И вот в мастерской, в этом странном высоком и узком доме на берегу реки я увидела набросок вашего портрета. В юности. В театральном костюме. Художник не рассказал о вас ничего, только что вы были добрым гением и покойного императора и всей страны, смягчая его неукротимый нрав. Он добавил, что ваши дороги с императором разошлись ещё при его жизни, и кто знает, не это ли обстоятельство способствовало раннему и трагическому концу предшествующего правления. Если захотите, вы можете расширить рамки этого рассказа. Меня не интересуют личные отношения, движения сердечные, я увлечена идеей объединённой Европы — без войн и кровопролитий, в едином понимании смысла христианства, без противоестественного, с точки зрения божественного учения, деления на конфессии. Мои первые слова нашли живейший отклик у императора Александра, но здесь, в России, я неожиданно для себя натолкнулась на стену неприятия, непонимания, прямой враждебности. Как проповедник, я хочу преодолеть эти препятствия, будучи уверена в благородстве моей цели. Я не стану задавать вам вопросов. Вы сами подскажете мне, что может оказаться полезным. Если примете, разумеется, теорию, которой я служу.
ЭПИЛОГ
Ты спрашиваешь, чем я живу, мой милый племянник. Занятия мои не видны для постороннего глаза. Они сосредоточены внутри моего существа, моего духовного зрения и моей памяти. Если обстоятельства настроения, самочувствия, маленьких раздражителей повседневного бытия складываются благоприятно, вечерами, у маленького камина, я совершаю долгие путешествия по местам моей молодости. Хотя говорят, что человеку пожилых лет свойственно помнить преимущественно своё детство и забывать, что приходило ему на смену, у меня всё сложилось наоборот. Есть яркая незабываемая полоса между моей юностью и возрастом сорока с небольшим лет, она даёт мне нескончаемый ряд зрительных впечатлений, которые не тускнеют с годами.

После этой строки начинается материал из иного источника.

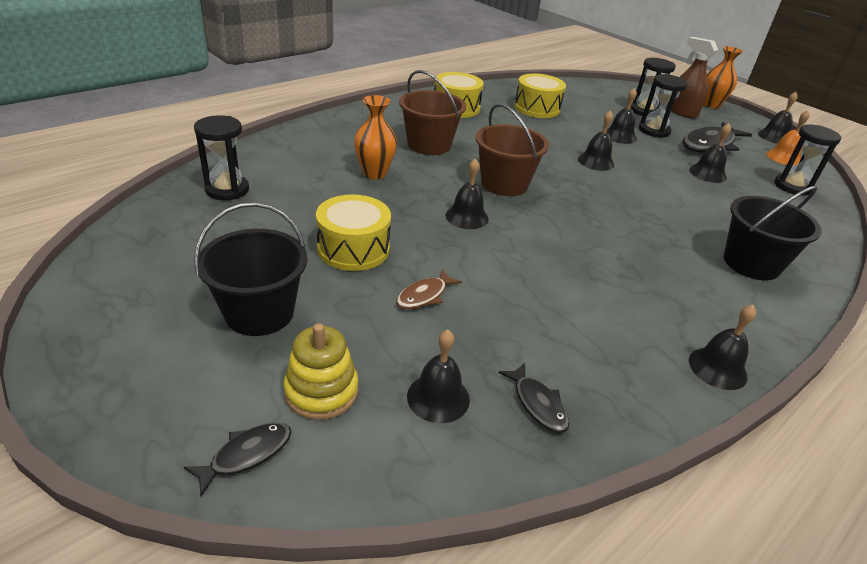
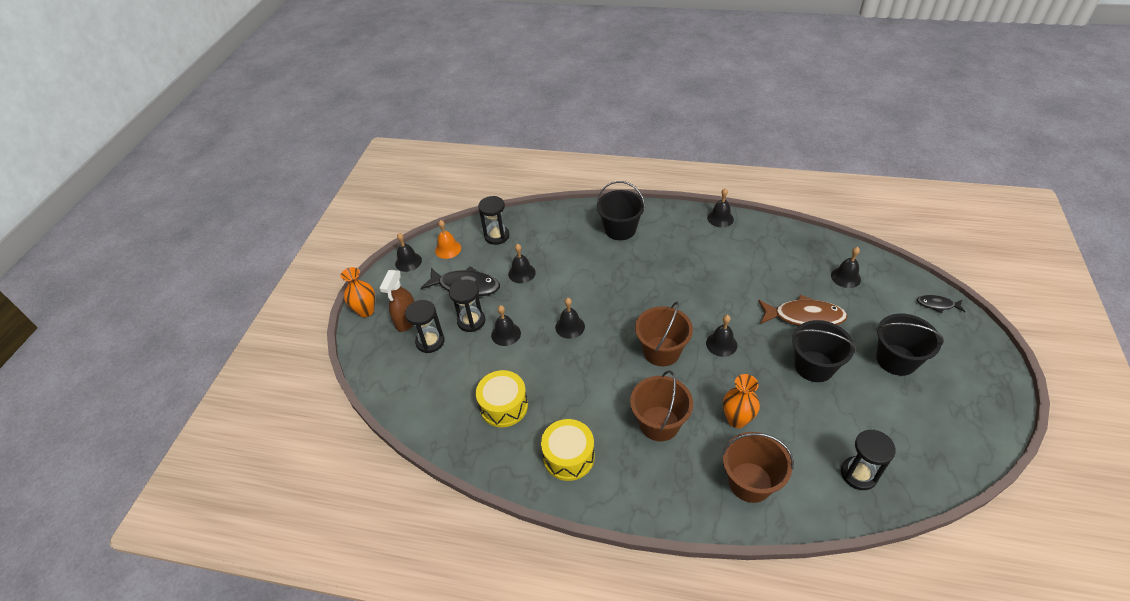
camera: 120 degrees left, 10 degrees up
yellow stacking toy [284,323,359,420] -> none
yellow drum [316,195,391,271] -> black bucket [791,320,856,382]
brown fish [396,269,462,309] -> brown fish [758,295,848,326], size x1.93
black fish [498,363,569,433] -> none
none -> brown bucket [722,432,794,503]

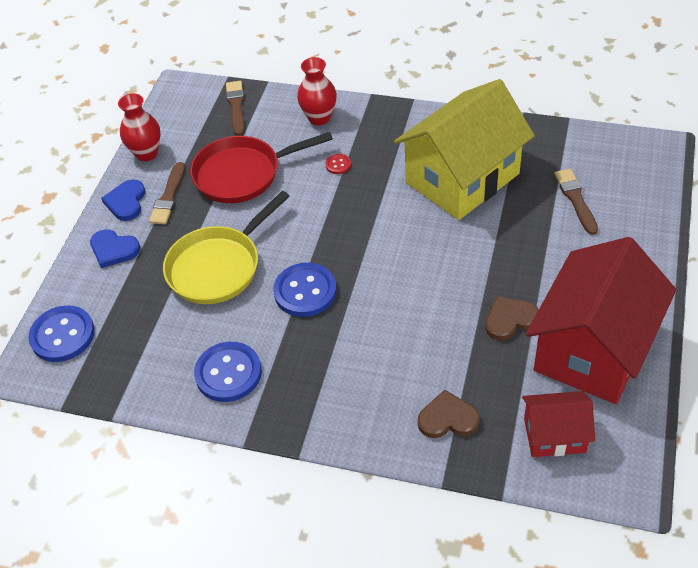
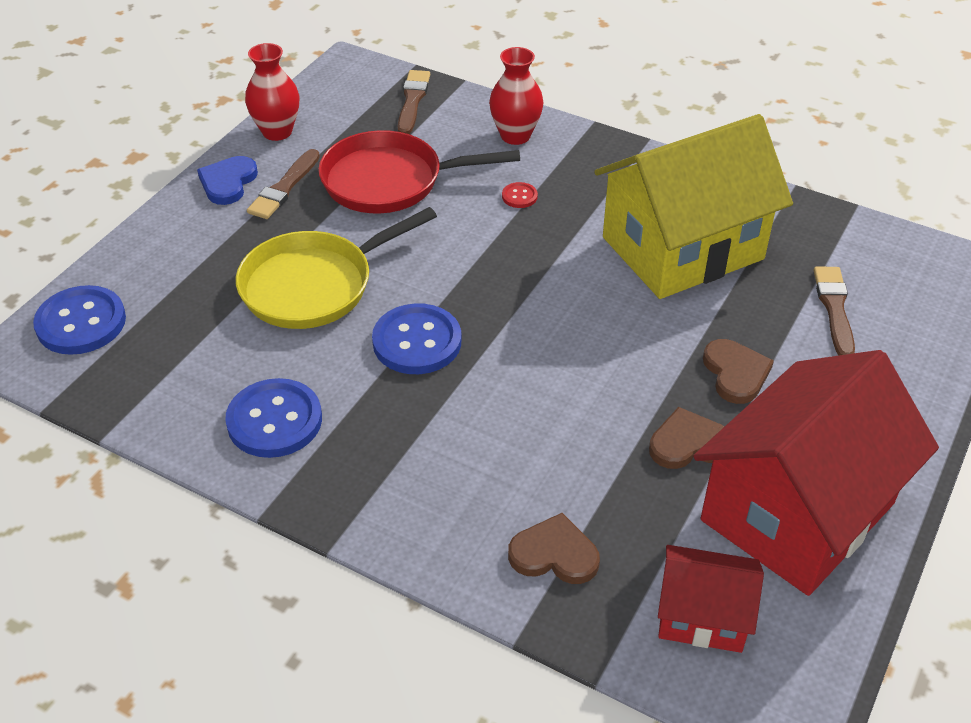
camera: 10 degrees right, 5 degrees down
blue heart [90,229,140,268] -> none
none -> brown heart [703,339,774,404]

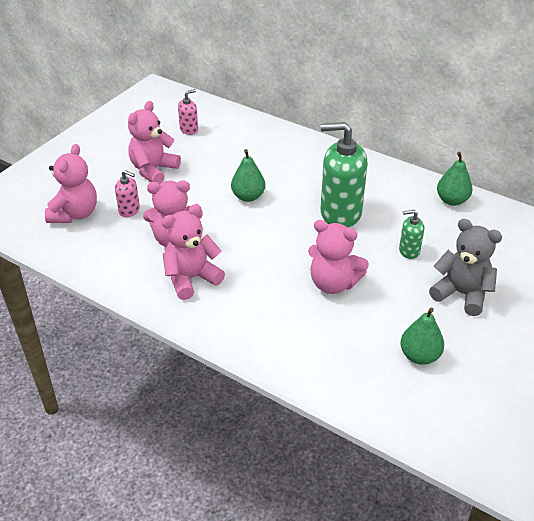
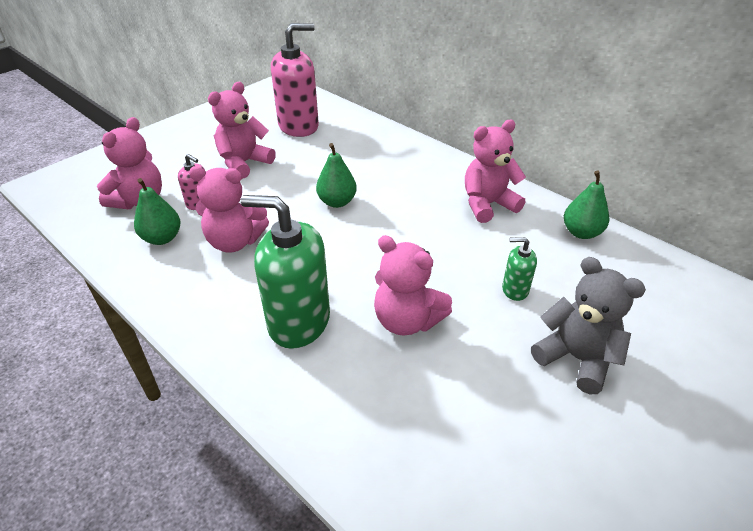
camera: 10 degrees right, 0 degrees up
pink teddy bear [162,204,225,300] -> pink teddy bear moved to [465,120,526,223]
pink soap dispenser [178,89,198,135] -> pink soap dispenser [271,23,319,137], size x2.11
green soap dispenser [321,122,368,228] -> green soap dispenser moved to [241,195,330,349]
green pear [400,307,444,365] -> green pear moved to [134,178,181,245]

Сегодня об императоре Павле I не говорят, и потому у меня нет собеседников. Никто не вспоминает далее о том, что его жизнь и правление — это Гатчина, гатчинская сказка, превращённая сегодня в символ казарменного порядка и стиля. Она такой, может быть, и стала, но она сначала такой не была. Ты хотел бы, как ты пишешь, стать, хоть ненадолго, спутником моих давних впечатлений. Что же, нынче благоприятный день. Я совсем неплохо себя чувствую. С утра я прочла нравящиеся мне строки твоих стихов, Евгений Баратынский, и я приглашаю тебя стать спутником «этой крошечной мадемуазель Нелидофф», как меня обычно смолоду называли.
С чего начать? Я чаще всего вспоминаю отлогие широкие ступени, которые вели из Гатчинской дворцовой церкви в приёмные залы. Они были так удобны, что проделать подобный путь можно было танцуя. Обычно мне требовалось немало усилий, чтобы не подчиниться этому внутреннему желанию.
Крошечная «перед-овальная». Не удивляйся непривычному языку, но хозяева Гатчины именно так её называли. Стены, от пола до потолка увешанные картинами. Даже за печкой. Даже в самом тёмном углу. И обычный дворцовый меланж — от отличной живописи до совершеннейшей посредственности, что не привлекало к себе ничьего внимания. Император вообще не проявлял интереса к живописи и искренне удивлялся моим восторгам.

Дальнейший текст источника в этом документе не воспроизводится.